Par ailleurs, des pro­bio­tiques peuvent être pres­crits pour main­te­nir la flore intes­ti­nale et vagi­nale plus ou moins long­temps. Ces pro­bio­tiques peuvent être admi­nis­trés soit par voie orale (pour trai­ter le tube diges­tif) soit par voie vagi­nale (sous forme d’ovules).

Afin de recons­ti­tuer la flore vagi­nale, on peut faire un trai­te­ment pro­bio­tique pour res­tau­rer la flore des lac­to­ba­cilles (bonnes bac­té­ries du vagin). Cette thé­ra­pie lui per­met de réta­blir l’équilibre du pH et de ren­for­cer ses méca­nismes de défense.

Les lac­to­ba­cilles per­mettent le déve­lop­pe­ment d’un bio­film qui pro­tège le vagin des agres­sions tant internes qu’externes. Il est aus­si pos­sible d’utiliser un gel de toi­lette alca­lin ou au pH neutre, tous deux dis­po­nibles en vente libre dans les pharmacies.

Mycose vulvo-vaginale : moyens préventifs

Il faut rap­pe­ler qu’une mycose vul­vo-vagi­nale ne se contracte pas sur les toi­lettes publiques et ne se trans­met pas sexuel­le­ment.

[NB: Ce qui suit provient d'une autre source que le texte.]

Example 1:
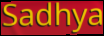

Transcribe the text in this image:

Sadhya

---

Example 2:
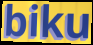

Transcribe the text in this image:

biku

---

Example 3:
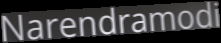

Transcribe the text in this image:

Narendramodi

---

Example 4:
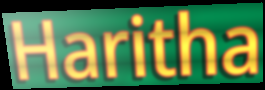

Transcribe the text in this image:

Haritha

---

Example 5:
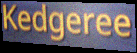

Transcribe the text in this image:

Kedgeree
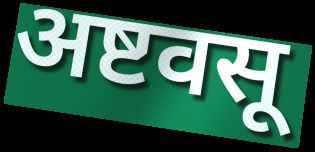
अष्टवसू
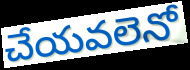
చేయవలెనో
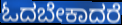
ಓದಬೇಕಾದರೆ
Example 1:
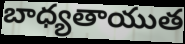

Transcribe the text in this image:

బాధ్యతాయుత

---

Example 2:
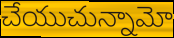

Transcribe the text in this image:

చేయుచున్నామో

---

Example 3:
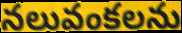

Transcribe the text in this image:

నలువంకలను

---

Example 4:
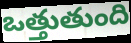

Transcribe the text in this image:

ఒత్తుతుంది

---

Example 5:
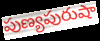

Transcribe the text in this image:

పుణ్యపురుషా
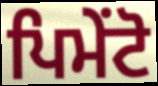
ਪਿਮੇਂਟੋ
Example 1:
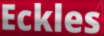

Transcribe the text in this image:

Eckles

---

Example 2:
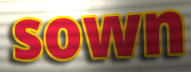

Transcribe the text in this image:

sown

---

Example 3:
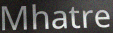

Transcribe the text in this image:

Mhatre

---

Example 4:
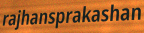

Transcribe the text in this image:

rajhansprakashan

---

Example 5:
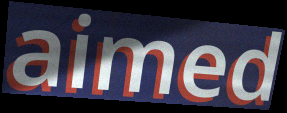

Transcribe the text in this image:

aimed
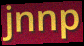
jnnp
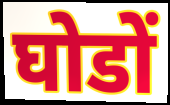
घोडों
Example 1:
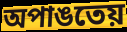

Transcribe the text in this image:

অপাঙতেয়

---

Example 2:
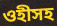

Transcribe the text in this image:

ওহীসহ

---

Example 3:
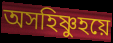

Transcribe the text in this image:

অসহিষ্ণুহয়ে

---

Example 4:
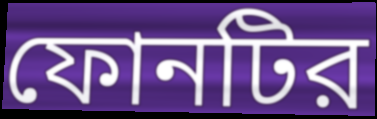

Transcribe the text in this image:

ফোনটির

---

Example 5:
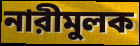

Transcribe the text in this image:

নারীমুলক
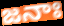
జనాః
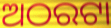
ଅଠରଟା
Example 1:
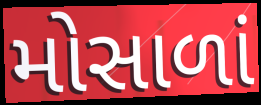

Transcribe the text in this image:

મોસાળાં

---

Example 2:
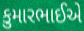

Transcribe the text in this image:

કુમારભાઈએ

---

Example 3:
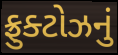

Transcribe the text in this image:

ફ્રુક્ટોઝનું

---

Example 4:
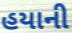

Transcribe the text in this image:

હયાની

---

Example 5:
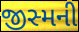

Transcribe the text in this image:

જીસ્મની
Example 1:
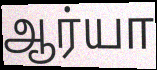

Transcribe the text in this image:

ஆர்யா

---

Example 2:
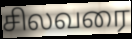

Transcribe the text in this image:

சிலவரை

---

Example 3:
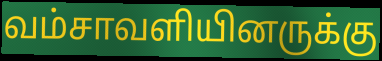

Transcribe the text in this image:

வம்சாவளியினருக்கு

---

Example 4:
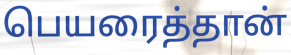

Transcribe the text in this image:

Des conseils simples peuvent aider à pré­ve­nir le déve­lop­pe­ment de ce type de mycose.

Il n’est pas recom­man­dé de por­ter des vête­ments trop cran­tés, des ficelles et des pro­tège-slips qui favo­risent la macé­ra­tion des germes et des bac­té­ries. Il fau­dra pri­vi­lé­gier les sous-vête­ments en coton aux sous-vête­ments synthétiques.

Selon les règles, il est bien de pré­fé­rer les coupes mens­truelles aux tam­pons tra­di­tion­nels et aux ser­viettes hygié­niques. Les tam­pons pro­bio­tiques peuvent être trou­vés dans les phar­ma­cies et autres points de vente au détail.

Par ailleurs, il est impor­tant de limi­ter la quan­ti­té de sucres rapides dans l’alimentation et de varier éga­le­ment son alimentation.

Les pro­duits hygié­niques doivent être choi­sis soi­gneu­se­ment. Pour cela, il fau­dra opter pour des pro­duits qui cor­res­pondent au pH du vagin.

Pour plus de confort en cas d’infection, il est conseillé d’attendre quelques jours après la fin du trai­te­ment avant de reprendre une acti­vi­té sexuelle.